Phone calls and instant messaging are still the preferred method for traders, according to McPartland. That segment comprised about 39 percent of trading on a volume-weighted basis, equivalent to an average of $164 billion a day this September. Electronic trading is dominated by CME Group Inc.’s BrokerTec, with about $150 billion a day in September, while Nasdaq Fixed Income, formerly eSpeed, has traditionally made up the other part of the bank-only electronic trading, with $46 billion a day.

McPartland previously put BrokerTec and Nasdaq Fixed Income into the bank-only category when determining market share, with dealer-to-client services Bloomberg LP, Tradeweb Markets LLC and others in their own segment.
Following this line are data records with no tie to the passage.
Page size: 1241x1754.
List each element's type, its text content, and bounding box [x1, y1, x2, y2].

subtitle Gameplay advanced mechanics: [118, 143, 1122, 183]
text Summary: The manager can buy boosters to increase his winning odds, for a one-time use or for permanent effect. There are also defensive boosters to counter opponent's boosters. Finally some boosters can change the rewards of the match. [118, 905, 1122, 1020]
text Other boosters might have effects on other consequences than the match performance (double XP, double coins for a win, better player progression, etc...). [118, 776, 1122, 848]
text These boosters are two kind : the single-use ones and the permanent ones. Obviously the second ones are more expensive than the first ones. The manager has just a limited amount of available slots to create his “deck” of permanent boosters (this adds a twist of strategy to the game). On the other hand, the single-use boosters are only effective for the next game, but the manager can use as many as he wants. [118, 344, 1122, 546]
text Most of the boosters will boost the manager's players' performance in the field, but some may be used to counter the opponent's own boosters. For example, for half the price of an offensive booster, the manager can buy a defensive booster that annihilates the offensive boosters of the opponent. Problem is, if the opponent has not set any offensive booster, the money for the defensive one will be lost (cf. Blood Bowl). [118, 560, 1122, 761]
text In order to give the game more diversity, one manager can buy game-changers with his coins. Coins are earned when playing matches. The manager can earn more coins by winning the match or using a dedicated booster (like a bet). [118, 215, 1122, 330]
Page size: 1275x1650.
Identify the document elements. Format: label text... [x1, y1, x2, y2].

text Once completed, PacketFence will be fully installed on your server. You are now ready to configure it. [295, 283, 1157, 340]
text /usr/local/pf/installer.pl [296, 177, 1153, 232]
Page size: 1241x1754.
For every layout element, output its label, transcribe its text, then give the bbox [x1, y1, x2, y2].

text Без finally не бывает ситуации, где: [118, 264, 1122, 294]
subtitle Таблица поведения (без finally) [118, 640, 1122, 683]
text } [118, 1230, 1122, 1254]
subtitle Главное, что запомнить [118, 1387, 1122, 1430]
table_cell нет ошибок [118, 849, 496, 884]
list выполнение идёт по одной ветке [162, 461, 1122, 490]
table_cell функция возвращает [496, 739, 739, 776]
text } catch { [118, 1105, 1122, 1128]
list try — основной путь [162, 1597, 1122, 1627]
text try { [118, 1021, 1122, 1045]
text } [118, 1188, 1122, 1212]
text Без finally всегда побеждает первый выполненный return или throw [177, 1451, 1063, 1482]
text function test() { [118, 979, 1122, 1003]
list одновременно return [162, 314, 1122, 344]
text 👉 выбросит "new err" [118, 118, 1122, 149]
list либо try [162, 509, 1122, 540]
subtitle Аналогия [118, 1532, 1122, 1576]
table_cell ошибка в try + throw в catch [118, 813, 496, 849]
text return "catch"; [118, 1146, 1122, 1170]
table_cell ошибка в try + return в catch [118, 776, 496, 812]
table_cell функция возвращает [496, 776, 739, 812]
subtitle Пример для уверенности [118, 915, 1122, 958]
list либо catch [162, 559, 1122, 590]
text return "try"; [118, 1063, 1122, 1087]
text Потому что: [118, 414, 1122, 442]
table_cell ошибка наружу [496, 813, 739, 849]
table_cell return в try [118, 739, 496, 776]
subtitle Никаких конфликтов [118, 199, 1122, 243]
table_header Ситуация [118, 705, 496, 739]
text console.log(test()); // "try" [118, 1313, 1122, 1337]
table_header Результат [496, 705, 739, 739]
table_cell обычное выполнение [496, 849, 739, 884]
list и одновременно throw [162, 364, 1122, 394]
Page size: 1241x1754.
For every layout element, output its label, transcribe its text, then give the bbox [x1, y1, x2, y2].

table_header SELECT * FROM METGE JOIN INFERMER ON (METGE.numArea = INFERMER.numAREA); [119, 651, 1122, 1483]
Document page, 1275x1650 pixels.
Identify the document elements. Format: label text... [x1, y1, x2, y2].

In a change to his methodology, he’ll no longer make that distinction, which shuffles the order of market leaders. In 2016, for example, McPartland had BrokerTec accounting for 67 percent of trading, and eSpeed for 30 percent.

In the all-in calculation he’s doing now, BrokerTec is still first, with 42.6 percent of the electronic market, but Nasdaq drops to fourth, with 8.9 percent. In second place is Tradeweb, with 20.7 percent, followed by Bloomberg, at 20.4 percent. Bloomberg LP is the parent company of Bloomberg News.

Market Data

In an effort to make more information accessible to investors, the Financial Industry Regulatory Authority in July 2017 began collecting market data from its members through its Trace price-reporting system. Currently, Wall Street dealers have complete knowledge of prices and trades, while investors and market makers are in the dark about transactions between banks and their customers, which account for half of all trading.

That lack of transparency also hinders the ability of enforcement agencies to craft coherent policies because they don’t fully understand how Treasuries trade. It took months for U.S. regulators to coordinate and collect data after the 2014 “flash rally” in Treasuries that had no apparent trigger. In a span of 12 minutes, yields for benchmark 10-year Treasuries slid 16 basis points, then rebounded, prompting the first government review of the market since 1998.

More still needs to be done to bolster Treasury pricing and trading transparency, McPartland said.

“Of all the things that should be publicly reported, you’d think that should be,” he said.